■ **Exercise goal**: What is needed is a word-for-word copy of the lines below from the one with "cy_px: -1113" through the one with "hfov_deg: 67.4", both included, with every picture left out.

(Task data)

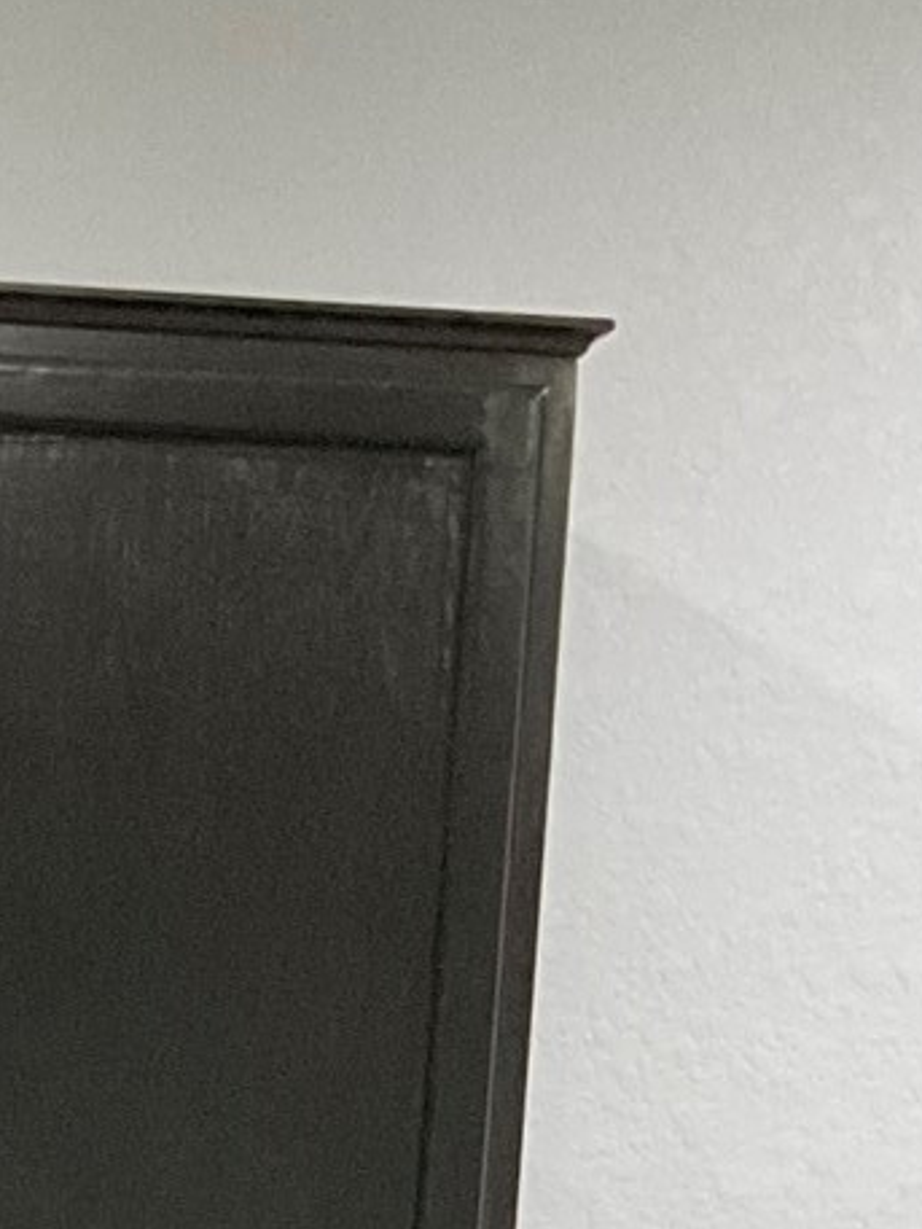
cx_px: -1105
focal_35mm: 130
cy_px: 1985
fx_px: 4615
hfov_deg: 10.2
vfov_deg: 14.0
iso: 320
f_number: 1.8
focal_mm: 3
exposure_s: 1/40
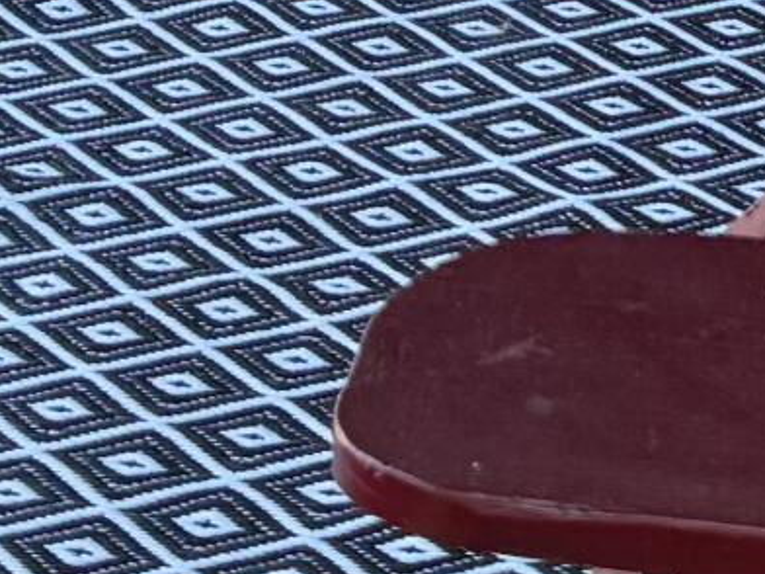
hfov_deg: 9.9
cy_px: -1113
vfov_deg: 6.8
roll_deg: -1.5
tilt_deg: -10.1
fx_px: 4398
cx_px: 394
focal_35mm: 199
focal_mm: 5.96
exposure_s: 1/121
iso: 80
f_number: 1.6
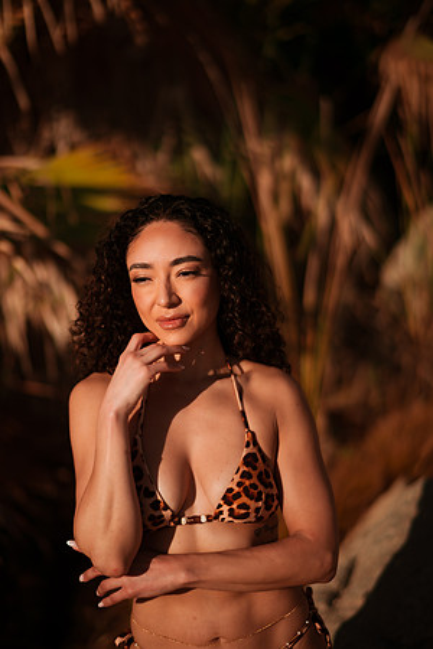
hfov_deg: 23.4
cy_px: 324
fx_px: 1046
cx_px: 216
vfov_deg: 34.5
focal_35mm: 58
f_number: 1.4
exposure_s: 1/8000
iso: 50
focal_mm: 58
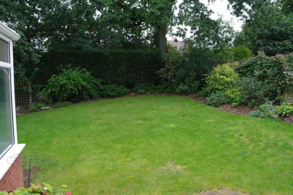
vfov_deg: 47.9
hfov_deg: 67.4
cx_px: 146
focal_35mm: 27
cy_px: 98
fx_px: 220
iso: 100
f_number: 5.6
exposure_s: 1/45
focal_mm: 18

(End Task data)

■ **Exercise result**:
cy_px: -1113
vfov_deg: 6.8
roll_deg: -1.5
tilt_deg: -10.1
fx_px: 4398
cx_px: 394
focal_35mm: 199
focal_mm: 5.96
exposure_s: 1/121
iso: 80
f_number: 1.6
hfov_deg: 23.4
cy_px: 324
fx_px: 1046
cx_px: 216
vfov_deg: 34.5
focal_35mm: 58
f_number: 1.4
exposure_s: 1/8000
iso: 50
focal_mm: 58
vfov_deg: 47.9
hfov_deg: 67.4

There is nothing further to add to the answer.